My students read Night first. They read it without a lot of preface, and they are full of questions during the three short days it takes them to finish the book. By the end, they want to know more, and it is then that I send them on a research mission. The students work collaboratively to construct poster essays that will reveal the pattern of genocide. They draw straws to form groups, and I give each group a title for the poster—the name of a stage in the pattern—and a few keywords to get them started. For the next several days, my room resembles an art studio—construction paper, scissors, rubber cement, watercolors, and magic markers dominate the landscape. Kids cluster around the tables, lie on the floor. They labor over their posters, placing pictures precisely and writing captions that capture the essence of the photographs they’ve downloaded. They know that what they are researching and presenting in their posters is too important to treat superficially, and their posters powerfully illustrate the progress from prejudice to mass murder.
We put the posters on the board and discuss the order in which they should be hung: Prejudice, Legal Discrimination, Separation and Isolation, Preparation for Killing, and Extermination—and the one that could be hung anywhere and everywhere along the continuum: Propaganda.
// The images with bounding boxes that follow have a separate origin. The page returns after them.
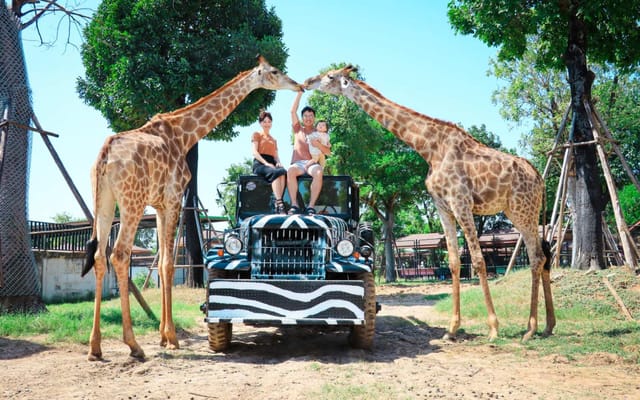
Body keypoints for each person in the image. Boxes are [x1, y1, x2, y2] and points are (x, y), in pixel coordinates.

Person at [287, 91, 331, 215]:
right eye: (305, 115)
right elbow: (292, 111)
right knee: (290, 171)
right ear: (302, 118)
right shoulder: (298, 129)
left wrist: (318, 144)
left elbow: (328, 152)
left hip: (312, 163)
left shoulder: (320, 133)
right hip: (298, 164)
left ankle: (311, 206)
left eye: (310, 115)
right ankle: (294, 205)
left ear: (314, 118)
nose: (308, 118)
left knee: (318, 171)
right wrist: (300, 93)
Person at [251, 110, 287, 214]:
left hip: (272, 163)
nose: (267, 124)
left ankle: (278, 200)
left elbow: (276, 156)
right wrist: (266, 163)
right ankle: (280, 203)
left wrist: (278, 162)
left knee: (283, 171)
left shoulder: (274, 139)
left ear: (271, 123)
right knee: (275, 172)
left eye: (269, 121)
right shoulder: (256, 134)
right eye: (264, 121)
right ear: (260, 123)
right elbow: (254, 152)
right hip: (260, 163)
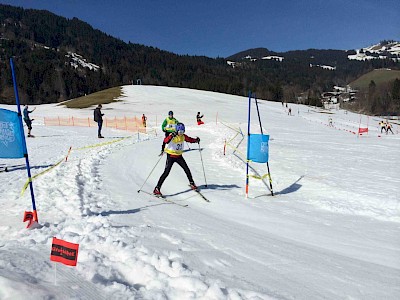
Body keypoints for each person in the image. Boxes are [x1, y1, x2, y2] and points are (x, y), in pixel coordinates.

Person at [153, 123, 200, 196]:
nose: (181, 133)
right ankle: (157, 188)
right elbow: (165, 141)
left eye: (183, 131)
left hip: (179, 156)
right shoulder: (172, 136)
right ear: (177, 130)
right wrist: (171, 136)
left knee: (186, 169)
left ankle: (192, 183)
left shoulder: (183, 136)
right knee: (166, 172)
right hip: (171, 156)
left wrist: (196, 140)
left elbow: (189, 139)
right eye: (180, 132)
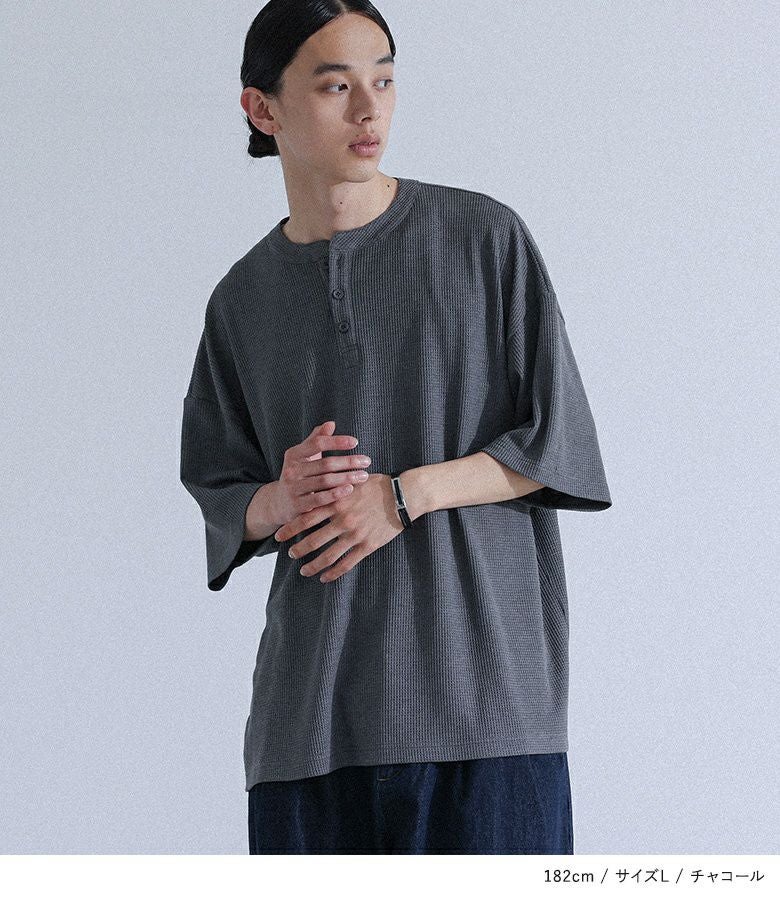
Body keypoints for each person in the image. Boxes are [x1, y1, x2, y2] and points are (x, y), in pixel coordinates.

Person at [180, 0, 612, 854]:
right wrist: (278, 498)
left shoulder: (483, 238)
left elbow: (557, 439)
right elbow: (223, 491)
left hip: (485, 711)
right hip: (309, 728)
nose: (369, 109)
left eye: (382, 80)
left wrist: (404, 496)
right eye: (335, 85)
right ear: (262, 108)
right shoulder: (242, 300)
Then, after a brief introduction, I instruct them to repeat the research—this time researching Rwanda. They create, again, poster essays that depict the progress of the genocide there—from the identity cards issued by the Belgians when Rwanda was still a colony to the hate radio broadcasts that mobilized the Interahamwe.
They hang the posters side-by-side on the whiteboards in my classroom: the Holocaust and the Rwandan genocide. I am not interested in discussions of scale—it’s not that kind of comparison. I am interested in the pattern.
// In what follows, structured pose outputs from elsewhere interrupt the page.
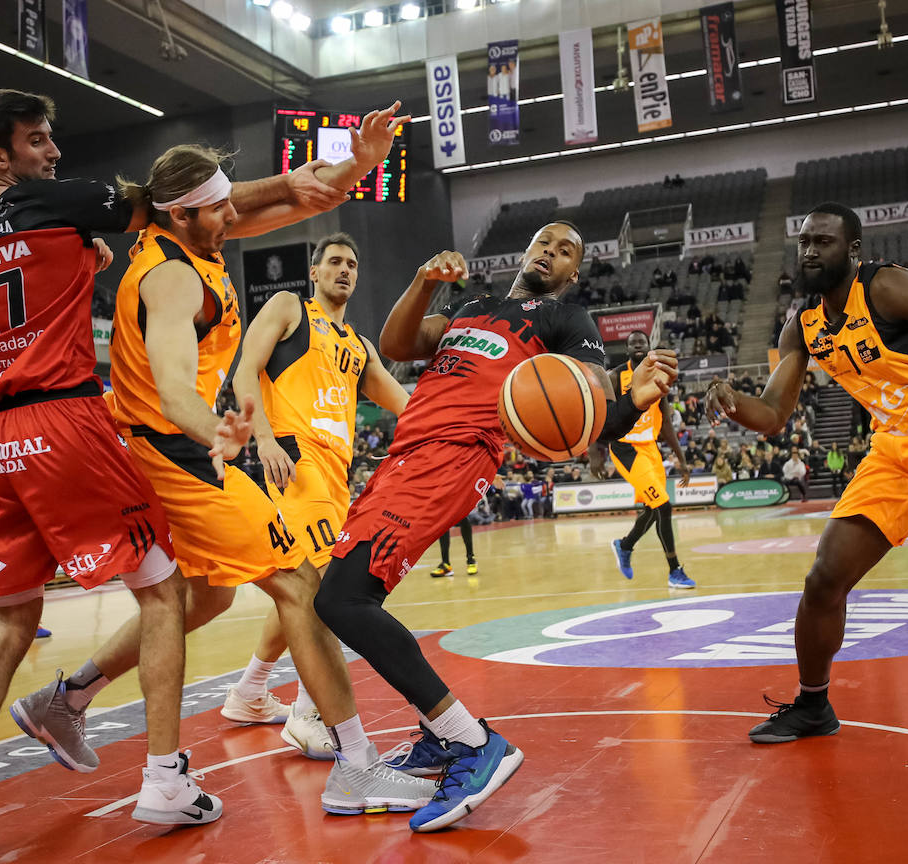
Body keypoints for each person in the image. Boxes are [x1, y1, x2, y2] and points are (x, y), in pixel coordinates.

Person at [10, 124, 435, 816]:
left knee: (206, 596)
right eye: (220, 209)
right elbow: (177, 393)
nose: (234, 217)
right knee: (302, 584)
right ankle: (355, 763)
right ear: (182, 213)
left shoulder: (187, 236)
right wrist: (225, 433)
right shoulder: (174, 278)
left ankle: (68, 701)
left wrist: (363, 161)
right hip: (175, 450)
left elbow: (296, 200)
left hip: (159, 447)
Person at [0, 89, 252, 855]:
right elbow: (175, 204)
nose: (54, 152)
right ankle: (166, 780)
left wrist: (78, 251)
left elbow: (29, 271)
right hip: (64, 416)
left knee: (9, 623)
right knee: (167, 592)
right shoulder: (54, 203)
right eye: (37, 141)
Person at [313, 220, 678, 832]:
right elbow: (398, 344)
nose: (551, 253)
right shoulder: (474, 305)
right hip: (407, 453)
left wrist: (632, 401)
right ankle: (437, 735)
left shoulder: (567, 322)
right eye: (546, 242)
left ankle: (471, 741)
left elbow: (587, 415)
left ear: (573, 273)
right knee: (344, 593)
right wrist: (425, 282)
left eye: (567, 250)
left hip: (454, 456)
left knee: (344, 598)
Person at [706, 202, 908, 782]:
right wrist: (732, 401)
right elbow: (773, 413)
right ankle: (814, 704)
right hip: (892, 452)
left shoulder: (889, 288)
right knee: (825, 575)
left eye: (823, 241)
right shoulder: (803, 325)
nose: (809, 251)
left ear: (853, 251)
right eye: (803, 242)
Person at [224, 230, 409, 754]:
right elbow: (246, 369)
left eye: (352, 263)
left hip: (335, 477)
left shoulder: (359, 346)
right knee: (334, 591)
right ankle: (308, 715)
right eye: (334, 262)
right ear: (315, 270)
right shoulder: (288, 307)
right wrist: (262, 439)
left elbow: (408, 405)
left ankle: (250, 690)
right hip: (293, 464)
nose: (344, 270)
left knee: (301, 586)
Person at [591, 330, 695, 589]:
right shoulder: (615, 376)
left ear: (649, 347)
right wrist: (595, 454)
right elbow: (597, 413)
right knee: (663, 505)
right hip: (626, 449)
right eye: (633, 343)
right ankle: (675, 570)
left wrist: (681, 459)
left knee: (652, 509)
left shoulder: (659, 376)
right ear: (627, 349)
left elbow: (667, 423)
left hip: (650, 448)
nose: (638, 346)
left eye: (642, 342)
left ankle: (624, 545)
By studying the Holocaust and the Rwandan genocide side-by-side, my students come to see that neither was an aberration of history. By studying the pattern, they realize that genocide has its roots in attitudes that show up in day-to-day interactions, the kinds of discriminatory behaviors they themselves encounter not just in the evening news, but in the lunchroom, on the playground, in the halls, in gym class. Sometimes we call it bullying.
My students come face-to-face with the pernicious effects of prejudice in their study of these two genocides, and they understand the importance of speaking out against ethnic jokes in the lunchroom, bullying in the halls, discriminatory laws in their state and country, and unfolding events in places like Sudan. They understand the moral imperative to be inclusive rather than exclusive, to accept rather than reject.
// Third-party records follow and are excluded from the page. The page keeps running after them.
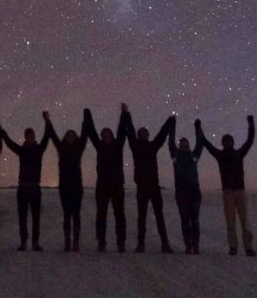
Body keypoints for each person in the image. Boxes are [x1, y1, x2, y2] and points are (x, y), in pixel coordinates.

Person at [197, 116, 256, 256]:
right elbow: (206, 143)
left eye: (229, 141)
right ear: (223, 143)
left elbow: (249, 140)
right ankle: (233, 247)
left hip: (240, 191)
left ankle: (248, 247)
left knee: (245, 221)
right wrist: (199, 129)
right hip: (228, 192)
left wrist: (251, 124)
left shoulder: (238, 154)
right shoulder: (220, 155)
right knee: (230, 221)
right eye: (226, 141)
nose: (228, 143)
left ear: (232, 142)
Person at [122, 109, 176, 253]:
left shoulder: (152, 146)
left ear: (147, 135)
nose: (143, 134)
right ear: (139, 136)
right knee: (142, 216)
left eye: (145, 133)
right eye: (141, 133)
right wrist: (127, 115)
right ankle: (141, 244)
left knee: (159, 215)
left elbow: (162, 135)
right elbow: (131, 132)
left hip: (153, 186)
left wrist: (168, 122)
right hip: (142, 186)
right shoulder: (135, 146)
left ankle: (165, 243)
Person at [0, 118, 55, 250]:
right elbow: (9, 142)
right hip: (22, 188)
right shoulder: (21, 150)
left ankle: (35, 242)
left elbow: (47, 136)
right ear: (25, 137)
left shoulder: (39, 149)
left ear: (34, 137)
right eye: (27, 136)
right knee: (22, 217)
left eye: (31, 136)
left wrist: (47, 121)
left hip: (35, 187)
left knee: (36, 217)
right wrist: (1, 130)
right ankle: (23, 242)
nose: (29, 138)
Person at [82, 103, 130, 252]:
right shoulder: (100, 145)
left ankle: (121, 242)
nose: (106, 135)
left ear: (111, 135)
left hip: (116, 185)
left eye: (108, 133)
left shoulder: (117, 145)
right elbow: (91, 131)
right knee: (101, 215)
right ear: (102, 136)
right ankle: (101, 241)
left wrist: (124, 114)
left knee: (119, 215)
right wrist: (87, 113)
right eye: (104, 134)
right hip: (102, 185)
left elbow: (122, 131)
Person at [44, 110, 88, 252]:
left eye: (73, 135)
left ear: (76, 138)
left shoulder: (79, 148)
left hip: (76, 186)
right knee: (66, 214)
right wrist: (47, 120)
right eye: (68, 135)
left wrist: (85, 119)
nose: (70, 137)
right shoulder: (61, 148)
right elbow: (52, 135)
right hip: (64, 186)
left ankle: (76, 242)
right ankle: (67, 242)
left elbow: (85, 135)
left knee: (76, 214)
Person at [168, 130, 206, 253]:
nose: (184, 146)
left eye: (186, 144)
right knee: (185, 220)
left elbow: (200, 144)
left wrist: (197, 128)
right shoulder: (175, 156)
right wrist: (172, 125)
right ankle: (188, 245)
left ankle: (196, 245)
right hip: (181, 192)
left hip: (194, 191)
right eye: (182, 144)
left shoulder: (194, 156)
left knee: (194, 220)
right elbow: (170, 142)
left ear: (189, 146)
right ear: (179, 146)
My students see that they can work to prevent genocide by voicing opposition to the prejudice they encounter and by engaging in activities that promote peace and understanding—both locally and globally. Sometimes it is as simple as writing letters to their Congressional representatives, to the Secretary-General of the United Nations, to the President. We live in a democracy where it is our right and our duty to let our voices be heard, to be “upstanders” for justice, not voiceless bystanders in the face of evil—and this responsibility becomes real for them.
This past week, at the United States Holocaust Memorial Museum, Elie Wiesel and President Obama spoke about genocide prevention. In fact, on the very day my students and I were having a discussion about what they could do personally to combat the forces of prejudice and discrimination, these two men were discussing what the nation could do. I watched the video that night at home: My students had said many of the very same things these compelling leaders had said. I showed the video the very next day.
Genocide survivors tell their stories—in books, films, and essays—not to create works of art that will make them famous, but with the hope that the lessons of their nightmares will not be forgotten, that people of conscience will work to stop incipient genocides before they occur and to speak out against ongoing tragedies. Teaching our children what they can do to combat evil in the world is work that teachers can do, must do.